▶ _Set of tasks_:
**a.** In the blog post, quote the part that opens with the words containing "Good morning" and closes with "N - G time.", swapping "Facebook" for "social media".
**b.** In the blog post, which Psalm holds the words the writer wants to express back to the Lord?
**c.** Continue the blog post about God winning, picking up after its final sentence.

▶ _Text extract_:
<<<<

Wednesday, June 26, 2013

..even if Hunter does not win today.....GOD WON!


 Good morning


I have to write....the Holy Spirit and I have been writing back and forth together in my head for the past three days and I kept asking God 'when' can I put this on paper and now is the time.  I was awaken today, by God - prayed a bit and read HIS word, but the words that I want to express back to my Lord are within this Psalm...Psalm 71.  


I will often put a status post  on Facebook that says "God wins".  For so long, in the crisis of faith that our family experienced,  I felt defeated.  I felt like God was not listening or that I had not done something correct, so therefore I was 'losing'.  So one day, I decided to remind myself that 'God wins'.  I would post on Facebook to remind myself that God DID have my heart and my family and that HIS love would triumph over everything....but goodness .....it  TOOK a L - O - N - G time.

>>>>

▶ _Data lines_:
<<<<

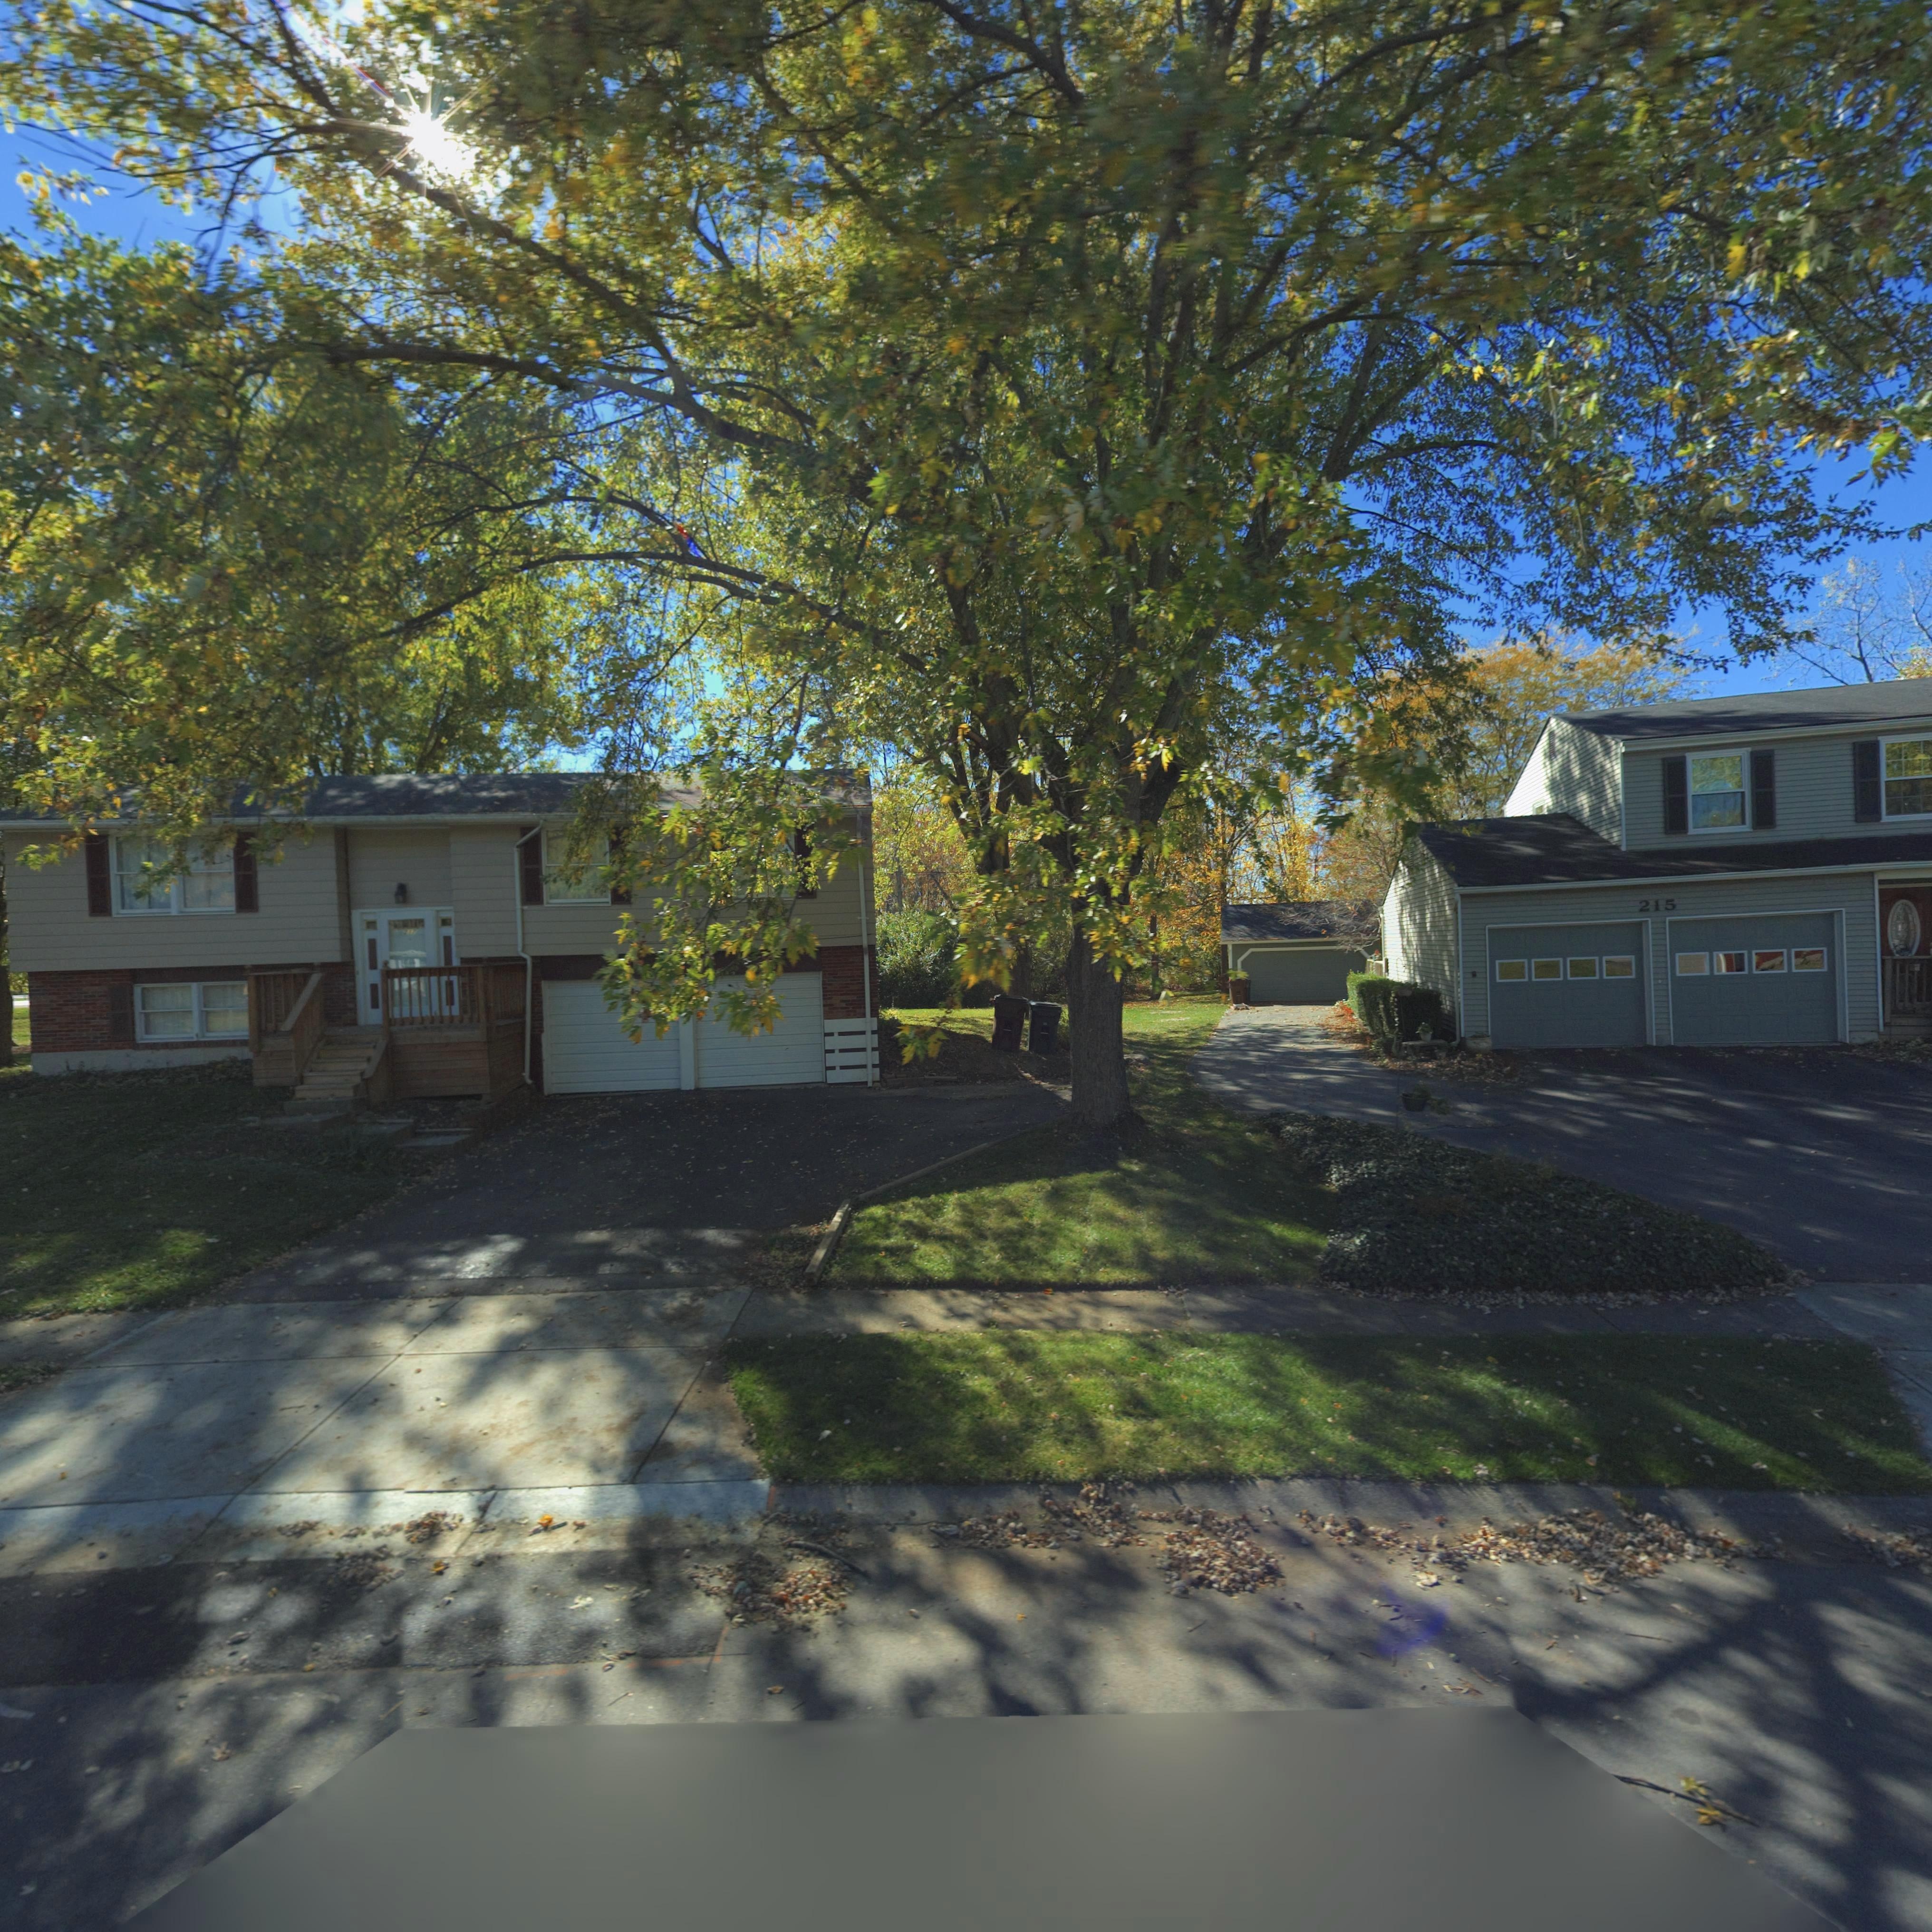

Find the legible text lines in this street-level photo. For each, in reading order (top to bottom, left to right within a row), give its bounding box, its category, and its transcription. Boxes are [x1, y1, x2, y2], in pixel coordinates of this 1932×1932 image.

>>>>

▶ _Answers to the exercise_:
**a.**
Good morning


I have to write....the Holy Spirit and I have been writing back and forth together in my head for the past three days and I kept asking God 'when' can I put this on paper and now is the time.  I was awaken today, by God - prayed a bit and read HIS word, but the words that I want to express back to my Lord are within this Psalm...Psalm 71.  


I will often put a status post  on social media that says "God wins".  For so long, in the crisis of faith that our family experienced,  I felt defeated.  I felt like God was not listening or that I had not done something correct, so therefore I was 'losing'.  So one day, I decided to remind myself that 'God wins'.  I would post on social media to remind myself that God DID have my heart and my family and that HIS love would triumph over everything....but goodness .....it  TOOK a L - O - N - G time.

**b.** Psalm 71.

**c.**
 I needed daily and sometimes minute by minute reminders and I had to talk to myself to replace any negative thoughts or lies from the enemy.  So when I needed to remind myself, I posted THAT!    After awhile, I would post it cause it just made me smile, and then I would post it cause another friend or sister in Christ needed encouragement.  EAch time I would post that - many would like it and encourage me.  I have found now that it has sort of 'stuck' and people will comment to me.."like you say Michelle, God wins".    HE does.  HE did.  

In fact, I had a beautiful friend ask me one day, "why do you post that so often?", and I stopped posting it for a bit and really questioned myself.  Am I posting it to just read the 'likes'... or was I posting it for me or for HIM?  And, I know that Facebook can be an awful thing, but I use Facebook to communicate with my family and the dear ones I love. It is so much easier for me to read and write than to pick up that phone and speak to another.  Now, I realize that is not a good thing either - FACE to FACE communication is very important and I am working on that, but words come so much easier.  
( That is another blog topic.)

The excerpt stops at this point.